Check out this website. http://bigboy.sakura.ne.jp/ Click on the Big Boy or Allegheny and you will see why the Asters command such a premium and resale for such a premium. You might also want to clik on the Berkshire and Hudson. All is in Japanese but pictures speak volumes. You can clearly see the quality of parts and things like real articulating steam pipes on the Big Boy and Allegheny. But, there are many other things. Enjoy the link.


----------



## JEFF RUNGE (Jan 2, 2008)

Here is Steve's link : http://bigboy.sakura.ne.jp/ 
click on live steam bar at top


----------



## JEFF RUNGE (Jan 2, 2008)

Aster also supplies a full set of assembly instructions and drawings. VERY helpful for repair and service.


----------



## Dan Pantages (Jan 2, 2008)

You can buy a Ford or a Bentley. I will ask you in 10 years which is running the best.


----------



## privero (Jan 18, 2008)

Thank you Ross, Charles, Steve, Jeff and Dan. Know, I do have a better understanding. 

Regards, 

Patricio


----------



## David Leech (Dec 9, 2008)

Posted By Dan Pantages on 21 Jul 2011 10:41 PM 
You can buy a Ford or a Bentley.
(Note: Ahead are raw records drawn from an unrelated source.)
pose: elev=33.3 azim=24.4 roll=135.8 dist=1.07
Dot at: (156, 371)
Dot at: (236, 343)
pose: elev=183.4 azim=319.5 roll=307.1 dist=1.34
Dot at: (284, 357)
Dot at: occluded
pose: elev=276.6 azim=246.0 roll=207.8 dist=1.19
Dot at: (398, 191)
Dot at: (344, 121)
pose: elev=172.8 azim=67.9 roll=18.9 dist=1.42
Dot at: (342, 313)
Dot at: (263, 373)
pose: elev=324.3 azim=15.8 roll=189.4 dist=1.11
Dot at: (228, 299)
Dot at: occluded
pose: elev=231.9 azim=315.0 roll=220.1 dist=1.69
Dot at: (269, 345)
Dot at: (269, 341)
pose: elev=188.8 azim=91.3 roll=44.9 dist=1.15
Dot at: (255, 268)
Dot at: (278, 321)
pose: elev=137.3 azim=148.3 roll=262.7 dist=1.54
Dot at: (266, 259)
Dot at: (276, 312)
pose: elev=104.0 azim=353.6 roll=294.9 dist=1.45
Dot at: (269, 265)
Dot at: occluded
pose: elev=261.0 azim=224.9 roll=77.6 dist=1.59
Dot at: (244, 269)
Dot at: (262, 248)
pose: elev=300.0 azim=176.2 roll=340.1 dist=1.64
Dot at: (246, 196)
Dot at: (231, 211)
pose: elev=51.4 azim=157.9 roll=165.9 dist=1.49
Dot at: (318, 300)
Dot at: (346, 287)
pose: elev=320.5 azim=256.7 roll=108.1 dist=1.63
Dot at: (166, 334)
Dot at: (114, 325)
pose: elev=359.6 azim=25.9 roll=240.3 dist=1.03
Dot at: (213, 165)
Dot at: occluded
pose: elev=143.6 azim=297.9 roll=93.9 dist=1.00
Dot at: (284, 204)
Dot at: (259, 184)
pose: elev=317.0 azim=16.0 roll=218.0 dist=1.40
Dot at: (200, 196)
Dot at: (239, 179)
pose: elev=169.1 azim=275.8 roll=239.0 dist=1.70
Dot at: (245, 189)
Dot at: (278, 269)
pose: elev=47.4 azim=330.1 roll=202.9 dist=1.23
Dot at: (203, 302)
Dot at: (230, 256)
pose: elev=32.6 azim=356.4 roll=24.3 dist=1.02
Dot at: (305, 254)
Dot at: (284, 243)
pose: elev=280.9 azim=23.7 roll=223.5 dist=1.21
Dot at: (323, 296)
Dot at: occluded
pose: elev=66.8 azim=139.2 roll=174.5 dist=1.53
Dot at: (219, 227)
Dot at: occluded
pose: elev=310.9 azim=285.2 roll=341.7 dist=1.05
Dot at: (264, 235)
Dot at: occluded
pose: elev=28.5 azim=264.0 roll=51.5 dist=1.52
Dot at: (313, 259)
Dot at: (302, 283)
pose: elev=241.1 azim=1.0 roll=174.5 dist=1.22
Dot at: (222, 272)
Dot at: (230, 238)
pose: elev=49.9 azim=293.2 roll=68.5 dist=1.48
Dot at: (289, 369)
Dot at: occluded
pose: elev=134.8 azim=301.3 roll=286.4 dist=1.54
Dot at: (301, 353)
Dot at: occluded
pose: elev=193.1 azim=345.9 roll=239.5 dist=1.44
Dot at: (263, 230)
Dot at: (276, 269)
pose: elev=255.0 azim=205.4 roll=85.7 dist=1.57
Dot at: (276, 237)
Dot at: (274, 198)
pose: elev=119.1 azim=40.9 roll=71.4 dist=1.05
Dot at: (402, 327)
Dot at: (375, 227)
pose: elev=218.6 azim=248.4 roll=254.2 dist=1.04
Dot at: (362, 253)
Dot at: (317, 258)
I will ask you in 10 years which is running the best. 
The Ford of course!
You can't afford to get the Bentley fixed so it just sits in the garage!
All the best,
David Leech, Delta, Canada


----------



## zubi (May 14, 2009)

Patricio, the difference is, the more your Accucraft runs, the higher value it has, while the more you run your Aster the oposite is the case. Best wishes from Taipei, Zubi


----------



## JEFF RUNGE (Jan 2, 2008)

Zubi, What Accucraft engine is worth more used, having been run, then it was when it was new? I can think of a few Asters that are worth more now even having been run, then when they were new, but not any Accucraft engines.


----------



## tacfoley (Jan 3, 2008)

Zubi - Patrico doesn't run his locos, he says - they are all shelf-queens. 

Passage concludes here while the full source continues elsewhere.